For instance, they describe recently published academic research that points to migration, familial disintegration, and barriers to education as significant drivers of crime. Without addressing these social problems, many of which have decades of inertia behind them, the ups and downs of criminal interactions can only have so much impact. In other words, violence is likely to have a high floor.

They also point to Mexico’s economic problems, from a weakened currency to low prices for oil, Mexico’s most lucrative export. These and other issues, ranging from the sprawling informal economy to US deportation policies, tend to disproportionately affect the most vulnerable Mexican communities.

The paper also provides an update on Mexico’s reformed justice system, whose eight-year overhaul was to be completed last year.
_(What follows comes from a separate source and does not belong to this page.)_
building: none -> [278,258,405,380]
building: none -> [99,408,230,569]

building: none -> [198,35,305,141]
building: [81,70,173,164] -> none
The reform, which was one of the signature legislative accomplishments of the Calderón era, was meant to make the Mexican judicial system both more efficient at trying criminals and less vulnerable to the sorts of abuses that generated international embarrassments.
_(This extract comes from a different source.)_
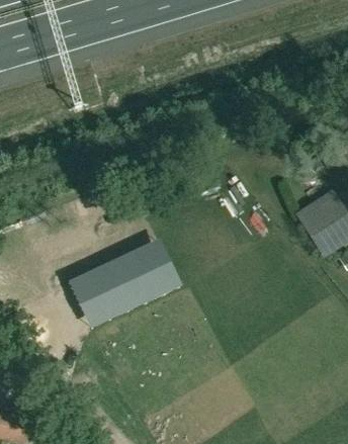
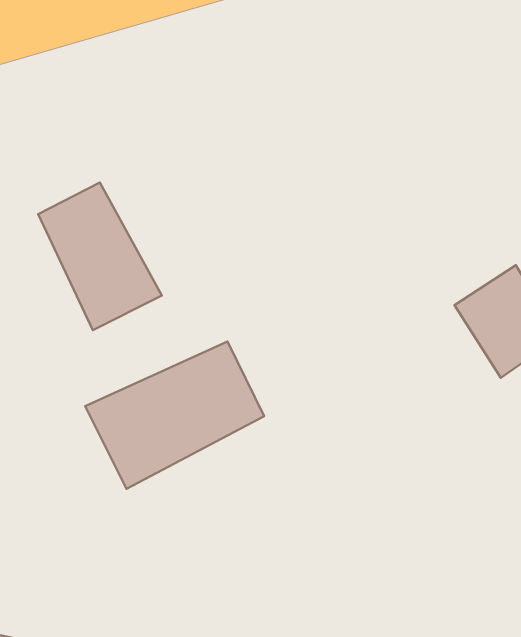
building: none -> [38,183,162,330]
The authors report widespread satisfaction with the ideals of the new trial system, which establishes the presumption of innocence and is based on the adversarial approach in place in much of the developed world. At the same time, many of those charged with operating within the reformed system have been unable to keep their skills up to date with the new provisions, and some continue to exhibit retrograde views regarding prosecutorial conduct:

[B]etween 13% and 29% [of judges, prosecutors, and public defenders who responded to their survey] reported having never been trained in oral litigation or alternative methods to resolve cases. A concerning 48% of prosecutors, 29% of public defenders, and 13% of judges also expressed their view that authorities can operate above the law in order to investigate and punish criminals. The study also highlighted the frequently unreliable use of eyewitness testimony in court, despite the fact that it continues to be the most frequently used form of evidence (68% of the time), followed by physical evidence (53%), and confessions (13%).

As with the social problems referenced above, Mexico faces a mighty undertaking in executing a lasting reform to its judicial system. It entails using changes in the rules to shift viewpoints, habits, and customs that have persisted for decades, if not centuries. Even with an eight-year window for implementation, more time is needed for the men and women who comprise the judicial system to embrace the new provisions, which means the reform’s benefits have yet to fully take root.